Now I’ve got a bunch of time to kill before I have to be at Smith Center for tonight’s football game. I will kill some time by going to get a haircut, driving to Hays for (more) Taco Bell, and then up to Smith Center. But then I’ll have a lot of time to wait around Hubbard Stadium. Fortunately, Smith Center has a room where I can set up my laptop and work waiting for the game to begin.
My mind drifts back to a game I covered 17 years ago–Sept. 19, 1997. It was my fifth game covering high school football for The Advocate, Baton Rouge’s daily newspaper. I had to venture outside the Baton Rouge city limits, but stay within East Baton Rouge Parish, to Zachary, at the northern end of the parish, where the Broncos hosted St. Amant from Ascension Parish.
Prior to 2005, Zachary was part of the East Baton Rouge Parish school district. The community was middle-class, where those who wanted the convenience of the big city but the feel of a small town could raise their children without much fear of crime. Zachary schools were among the best performing
In 2004, Zachary citizens voted for their school district to break away from East Baton Rouge Parish and to become its own independent community school district. That made Zachary the fourth school district outside the 64 parish school districts at the time, joining the city of Monroe, the city of Bogalusa in Washington Parish, and the city of Baker, a town located between Zachary and Baton Rouge in EBR Parish. A couple of years later, residents of Central City in the eastern part of EBR voted to form their own school district.
Since Zachary formed its own school district, the community has blossomed. Property values have skyrockteted, many upper middle-class families have moved in, and the schools consistently rate among the best in Louisiana.
The athletic facilities at Zachary are also first-rate. The football stadium has undergone a complete makeover, with new bleachers, new lights, a new press box, and FieldTurf. The Zachary school district now has to do all it can to keep students from outside from transferring in, much the way you see with small school district in Kansas which border larger districts. For instance, it goes on in Barton County, which is due south of Russell County, as parents try to escape Great Bend and enroll students in neighboring Central Plains (Claflin), Ellinwood and Hoisington.

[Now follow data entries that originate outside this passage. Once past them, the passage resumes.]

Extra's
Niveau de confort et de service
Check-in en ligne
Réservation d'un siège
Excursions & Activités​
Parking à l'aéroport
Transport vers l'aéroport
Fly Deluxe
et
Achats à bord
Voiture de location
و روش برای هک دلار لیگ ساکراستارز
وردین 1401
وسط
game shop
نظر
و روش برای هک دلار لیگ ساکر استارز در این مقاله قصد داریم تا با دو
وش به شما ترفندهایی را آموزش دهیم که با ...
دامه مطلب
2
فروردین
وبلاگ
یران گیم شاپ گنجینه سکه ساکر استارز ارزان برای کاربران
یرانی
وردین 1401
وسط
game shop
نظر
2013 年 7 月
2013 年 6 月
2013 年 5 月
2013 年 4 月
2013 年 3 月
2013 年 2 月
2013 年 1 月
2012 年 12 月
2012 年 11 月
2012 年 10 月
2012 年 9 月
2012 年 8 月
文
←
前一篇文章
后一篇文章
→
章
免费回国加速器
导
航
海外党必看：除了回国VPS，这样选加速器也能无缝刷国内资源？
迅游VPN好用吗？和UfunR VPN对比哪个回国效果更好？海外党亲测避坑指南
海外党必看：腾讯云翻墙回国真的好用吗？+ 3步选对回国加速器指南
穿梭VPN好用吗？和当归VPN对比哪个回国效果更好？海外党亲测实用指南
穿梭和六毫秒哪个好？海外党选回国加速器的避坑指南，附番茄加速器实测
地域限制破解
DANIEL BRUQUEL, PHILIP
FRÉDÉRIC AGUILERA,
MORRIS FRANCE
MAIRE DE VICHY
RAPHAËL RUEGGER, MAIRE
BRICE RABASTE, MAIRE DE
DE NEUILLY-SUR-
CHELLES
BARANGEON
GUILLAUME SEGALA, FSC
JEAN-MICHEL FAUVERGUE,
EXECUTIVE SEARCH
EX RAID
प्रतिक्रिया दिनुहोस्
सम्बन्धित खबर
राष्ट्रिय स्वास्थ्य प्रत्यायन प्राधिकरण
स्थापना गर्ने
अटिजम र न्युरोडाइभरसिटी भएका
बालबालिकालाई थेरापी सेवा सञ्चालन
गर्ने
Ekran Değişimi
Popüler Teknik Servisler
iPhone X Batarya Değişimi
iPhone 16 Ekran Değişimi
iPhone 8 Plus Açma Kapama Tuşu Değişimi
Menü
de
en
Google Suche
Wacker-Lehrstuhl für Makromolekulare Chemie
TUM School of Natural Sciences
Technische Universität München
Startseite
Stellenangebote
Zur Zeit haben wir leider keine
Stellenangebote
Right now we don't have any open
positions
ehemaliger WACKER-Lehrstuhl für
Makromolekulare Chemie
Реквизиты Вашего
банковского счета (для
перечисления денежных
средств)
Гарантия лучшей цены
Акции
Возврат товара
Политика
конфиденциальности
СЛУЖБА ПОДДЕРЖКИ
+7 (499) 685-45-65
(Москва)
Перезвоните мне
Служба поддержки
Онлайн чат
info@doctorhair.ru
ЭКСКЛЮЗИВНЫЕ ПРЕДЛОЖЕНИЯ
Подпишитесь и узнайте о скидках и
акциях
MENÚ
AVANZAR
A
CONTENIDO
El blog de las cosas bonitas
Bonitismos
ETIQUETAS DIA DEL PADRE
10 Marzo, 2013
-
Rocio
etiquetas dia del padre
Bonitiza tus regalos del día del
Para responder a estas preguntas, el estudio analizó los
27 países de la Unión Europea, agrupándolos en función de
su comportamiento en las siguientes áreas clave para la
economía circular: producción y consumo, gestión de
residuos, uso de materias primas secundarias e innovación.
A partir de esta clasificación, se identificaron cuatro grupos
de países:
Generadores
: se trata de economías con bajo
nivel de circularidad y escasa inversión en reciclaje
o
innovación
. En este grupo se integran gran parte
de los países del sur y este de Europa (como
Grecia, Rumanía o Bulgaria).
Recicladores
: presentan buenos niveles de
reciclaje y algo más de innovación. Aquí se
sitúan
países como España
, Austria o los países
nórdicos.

The St. Amant-Zachary game was one of the strangest I’ve covered, and I’ve covered close to 200 football games. St. Amant took a quick 10-0 lead, but the Broncos tied it on back-to-back plays, a safety and a return of the ensuing free kick for a touchdown by Leonard Scott, who went on to play at Tennessee. Zachary gained less than 100 yards, but it also recovered a Gator fumble in the end zone for a touchdown and prevailed 24-22.
As strange as the game was, it was even stranger after. The game lasted three hours, meaning I was already in trouble. I didn’t have a laptop during the 1997 season, which meant I had to drive back to The Advocate office in the shadow of the Louisiana State Capitol to write my story in the sports office. Problem was, I was 25 minutes away from the office, and to make matters worse, the traffic flow out of Zachary’s stadium is a nightmare. It took 10 minutes to get out of the stadium after conducting interviews with coaches Doug Moreau of St. Amant and Bill Burke of Zachary, and by time I got to the office, it was 10:45, and deadline was 11:15.
I had another long game at Zachary two weeks later. I would be sent farther and father away from downtown Baton Rouge in the future, but starting in 1998, I had a laptop.
In 1998, if the press box had a phone line, I would file my story from the stadium; if the press box didn’t have a phone line, I would go back to the office and file there, and then work with the copy editors to make sure everything was kosher. The press boxes at St. Amant and East Ascension in Gonzales both had phone lines, which helped, since those were a 35-minute drive to downtown.
In 1999 and 2000, if the press box didn’t have a phone line, I’d more often than not go home to file, since I lived in southeast Baton Rouge. Starting in 2001, I had a connection for my cell phone to dial into the modem at The Advocate office, so that problem was solved.
Since I had a laptop and a computer statistics program, and because I was the fastest writer on The Advocate‘s high school football staff, Robin Fambrough would send me long distances more often than not. I covered not only from Zachary, St. Amant and East Ascension, but Donaldsonville, Lutcher, Plaquemine, Livonia, West Feliciana (St. Francisville), Clinton (now East Feliciana), St. Helena (Greensburg), Kentwood, Amite City, Independence, Hammond, Covington, Slidell, Destrehan, Hahnville, and of course, the Big Easy and its many suburbs. I also covered a couple of games from Parkview Baptist, which was three blocks from my Old Jefferson Highway apartment from 2000 through July 2003, plus a few at Olympia and Memorial Stadiums in Baton Rouge.
Today, the travel is longer, but the deadlines aren’t there. Most people at these stadiums in small towns want to get out of there ASAP. I can’t blame them, although writing the story there might save me a lot of time on the weekends.